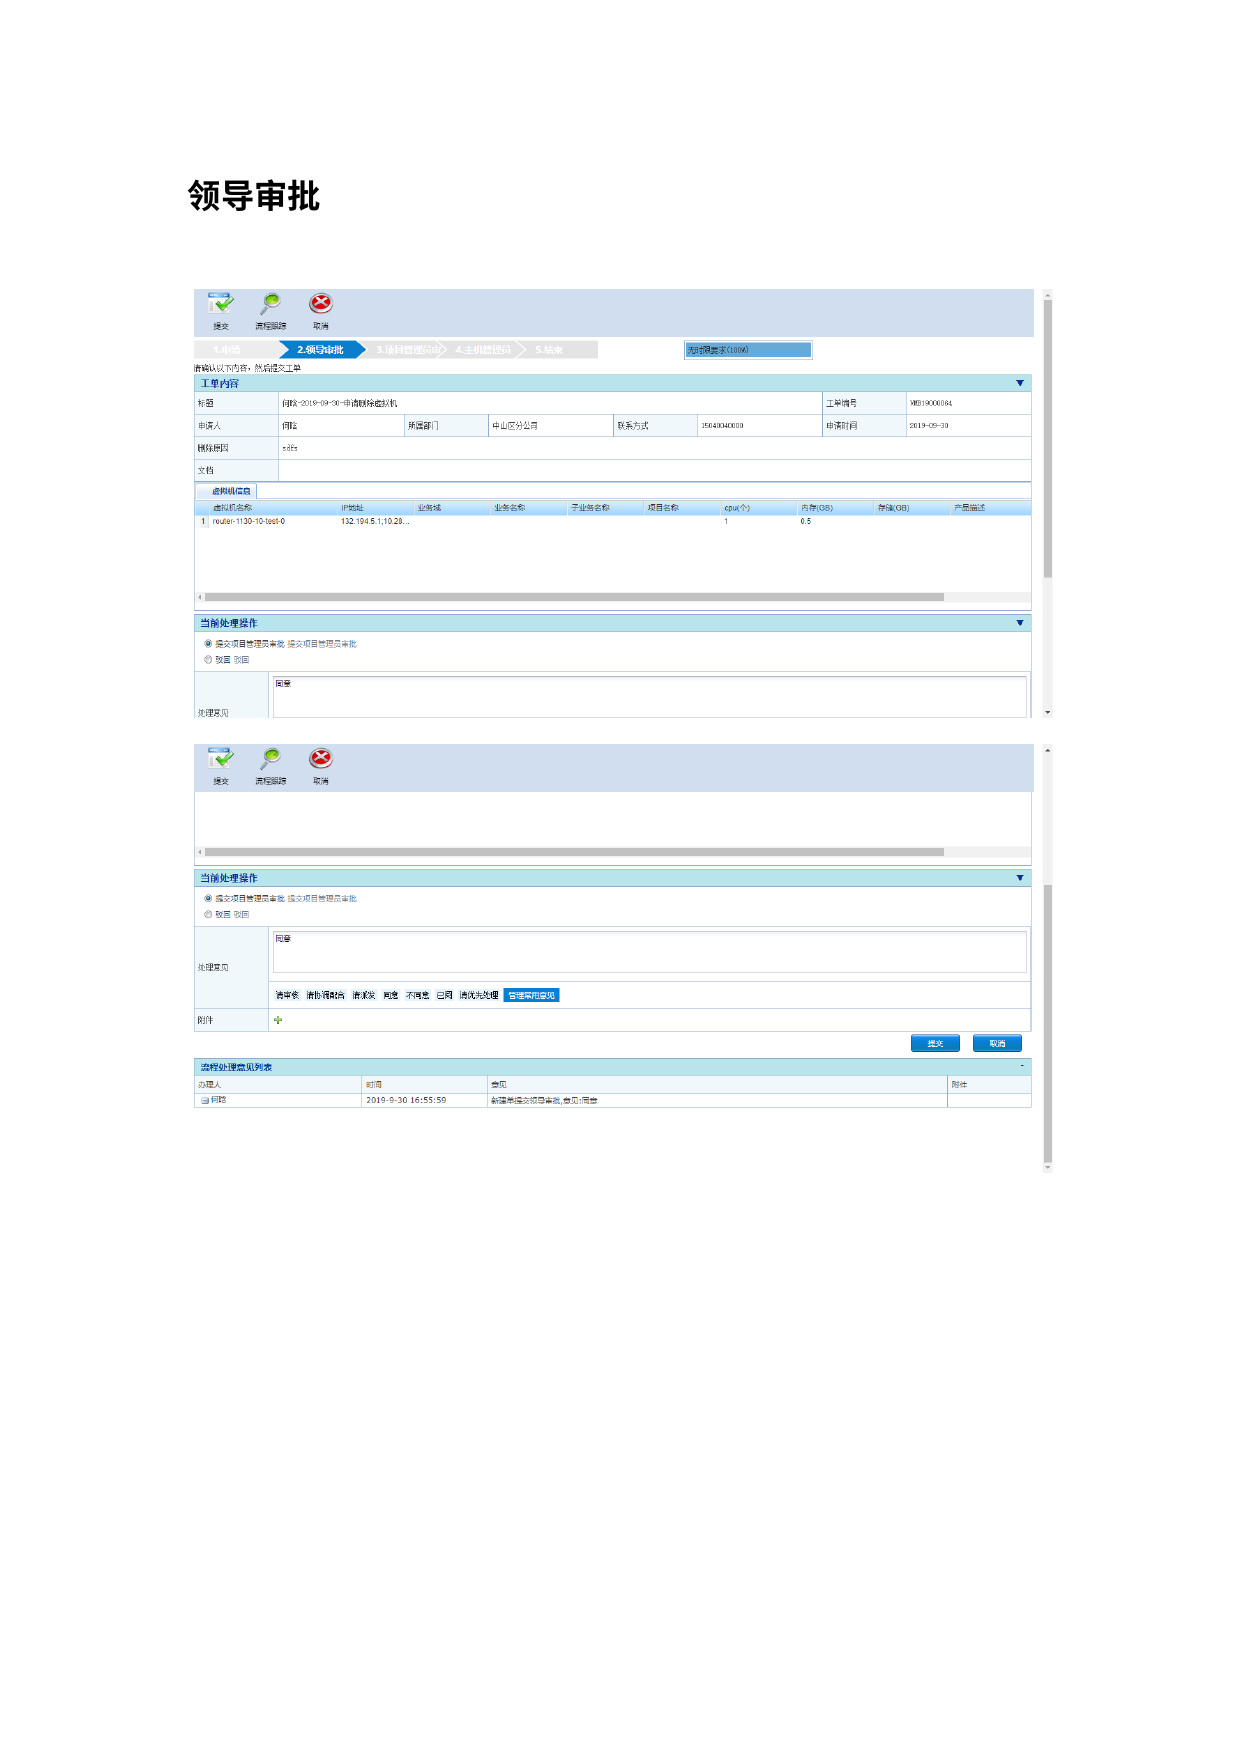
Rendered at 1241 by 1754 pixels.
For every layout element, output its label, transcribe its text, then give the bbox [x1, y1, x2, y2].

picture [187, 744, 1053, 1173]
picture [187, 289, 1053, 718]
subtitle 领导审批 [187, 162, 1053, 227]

### TASK TO CARRY OUT
The answer must be the line containing "For every layout" and every line after it to the end of the data, exactly as written.

### EXERCISE SOLUTION
For every layout element, output its label, transcribe its text, then give the bbox [x1, y1, x2, y2].

picture [187, 744, 1053, 1173]
picture [187, 289, 1053, 718]
subtitle 领导审批 [187, 162, 1053, 227]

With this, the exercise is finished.